MADRID — A puppet show at an open square in Madrid during Carnival festivities in February featured a policeman who tried to entrap a witch. The puppet officer held up a little sign to falsely accuse her, using a play on words that combined Al Qaeda and ETA, the Basque separatist group.
Angry parents complained, and the real police stepped in. They arrested two puppeteers, who could now face as many as seven years in prison on charges of glorifying terrorism and promoting hatred.
Paradoxically, the puppeteers say in their defense, the police proved their point: that Spain’s antiterrorism laws are being misapplied, used for witch hunts.
Far from an isolated episode, the arrests on Feb. 5 are part of a lengthening string of prosecutions, including two against a rap musician and a poet, that have fueled a debate over whether freedom of protest and speech are under threat in Spain and elsewhere in Europe because of fears of terrorism.
Some European countries, with painful historical chapters of fascism and leftist extremism, have long placed stricter limits on political and hate speech than has the United States. For instance, denying the Holocaust can be prosecuted in Germany as well as France.
But some civic associations and legal experts are growing increasingly alarmed at the broad ways such laws are being adapted as the specter of Islamic extremism becomes Europe’s new preoccupation.

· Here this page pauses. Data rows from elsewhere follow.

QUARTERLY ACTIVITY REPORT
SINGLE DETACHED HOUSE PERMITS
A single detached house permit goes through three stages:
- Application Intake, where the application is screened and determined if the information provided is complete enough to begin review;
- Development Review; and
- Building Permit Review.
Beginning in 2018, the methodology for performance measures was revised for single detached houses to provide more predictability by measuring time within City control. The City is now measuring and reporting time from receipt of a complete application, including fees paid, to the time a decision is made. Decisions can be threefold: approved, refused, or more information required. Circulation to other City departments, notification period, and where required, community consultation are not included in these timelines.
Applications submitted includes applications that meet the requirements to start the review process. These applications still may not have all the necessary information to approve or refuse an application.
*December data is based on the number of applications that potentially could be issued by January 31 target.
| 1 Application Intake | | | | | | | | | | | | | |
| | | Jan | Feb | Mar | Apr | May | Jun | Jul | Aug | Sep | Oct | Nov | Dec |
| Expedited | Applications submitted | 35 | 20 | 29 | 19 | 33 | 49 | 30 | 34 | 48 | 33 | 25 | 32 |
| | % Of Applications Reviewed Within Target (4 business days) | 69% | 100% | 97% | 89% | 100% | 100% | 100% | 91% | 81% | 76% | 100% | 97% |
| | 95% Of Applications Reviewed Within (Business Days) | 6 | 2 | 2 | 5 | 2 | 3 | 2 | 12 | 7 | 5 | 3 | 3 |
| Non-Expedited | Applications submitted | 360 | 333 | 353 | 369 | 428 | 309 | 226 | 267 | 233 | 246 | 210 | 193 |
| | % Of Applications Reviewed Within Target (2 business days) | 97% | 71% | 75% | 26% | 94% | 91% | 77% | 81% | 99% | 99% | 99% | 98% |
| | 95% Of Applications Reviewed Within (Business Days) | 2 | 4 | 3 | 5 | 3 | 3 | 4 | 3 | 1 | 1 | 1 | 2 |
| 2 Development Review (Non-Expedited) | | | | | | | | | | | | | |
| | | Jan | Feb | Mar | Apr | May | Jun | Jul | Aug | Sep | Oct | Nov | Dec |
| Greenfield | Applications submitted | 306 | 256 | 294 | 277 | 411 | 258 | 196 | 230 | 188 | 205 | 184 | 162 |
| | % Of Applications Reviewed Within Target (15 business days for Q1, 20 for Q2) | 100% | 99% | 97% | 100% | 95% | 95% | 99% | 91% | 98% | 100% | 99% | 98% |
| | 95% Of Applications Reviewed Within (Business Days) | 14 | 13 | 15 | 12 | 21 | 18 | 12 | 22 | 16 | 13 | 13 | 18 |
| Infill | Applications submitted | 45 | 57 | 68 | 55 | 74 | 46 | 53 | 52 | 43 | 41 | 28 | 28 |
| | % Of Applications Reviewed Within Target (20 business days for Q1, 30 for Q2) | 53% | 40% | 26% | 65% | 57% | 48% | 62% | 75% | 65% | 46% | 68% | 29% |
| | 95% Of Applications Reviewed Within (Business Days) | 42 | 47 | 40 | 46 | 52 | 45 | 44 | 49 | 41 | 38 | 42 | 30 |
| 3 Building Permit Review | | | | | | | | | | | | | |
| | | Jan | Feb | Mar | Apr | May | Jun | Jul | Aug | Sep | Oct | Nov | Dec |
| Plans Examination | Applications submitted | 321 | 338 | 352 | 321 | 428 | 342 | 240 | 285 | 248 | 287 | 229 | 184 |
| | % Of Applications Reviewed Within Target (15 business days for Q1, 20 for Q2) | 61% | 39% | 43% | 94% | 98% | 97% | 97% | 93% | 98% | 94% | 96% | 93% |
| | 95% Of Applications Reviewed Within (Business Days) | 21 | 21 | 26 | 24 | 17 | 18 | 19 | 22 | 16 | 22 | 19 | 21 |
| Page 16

Once such prohibitions become law, even if in response to real security concerns, there is no telling how the statutes could be applied in the future, they say.
The Spanish puppeteers are a case in point. They are being prosecuted under a law on the books in Spain for more than a decade and originally aimed at ETA. Responsible for the deaths of more than 800 Spaniards, the Basque separatist group declared a unilateral cease-fire in 2011.
Last year, however, the conservative government of Prime Minister Mariano Rajoy overhauled and strengthened the law, aiming this time at Islamic terrorism. Among other things, the changes raised the maximum prison sentence for first-time offenders to three years from two to virtually guarantee jail time.
Those steps coincided with the Rajoy government’s introduction of what has become known as a “gag law,” harshly penalizing unauthorized public demonstrations, which has drawn strong criticism at home and abroad.
“This is the latest very serious attack on freedom of expression,” said Joaquim Bosch, a spokesman for Judges for Democracy, an association of about 600 judges that focuses on human rights. “During the Franco dictatorship, troublesome artists went to prison, but not in democratic Spain.”
Even at the height of ETA’s violent campaign, Mr. Bosch noted, the law forbidding the glorification of terrorism was used “about two or three times a year.”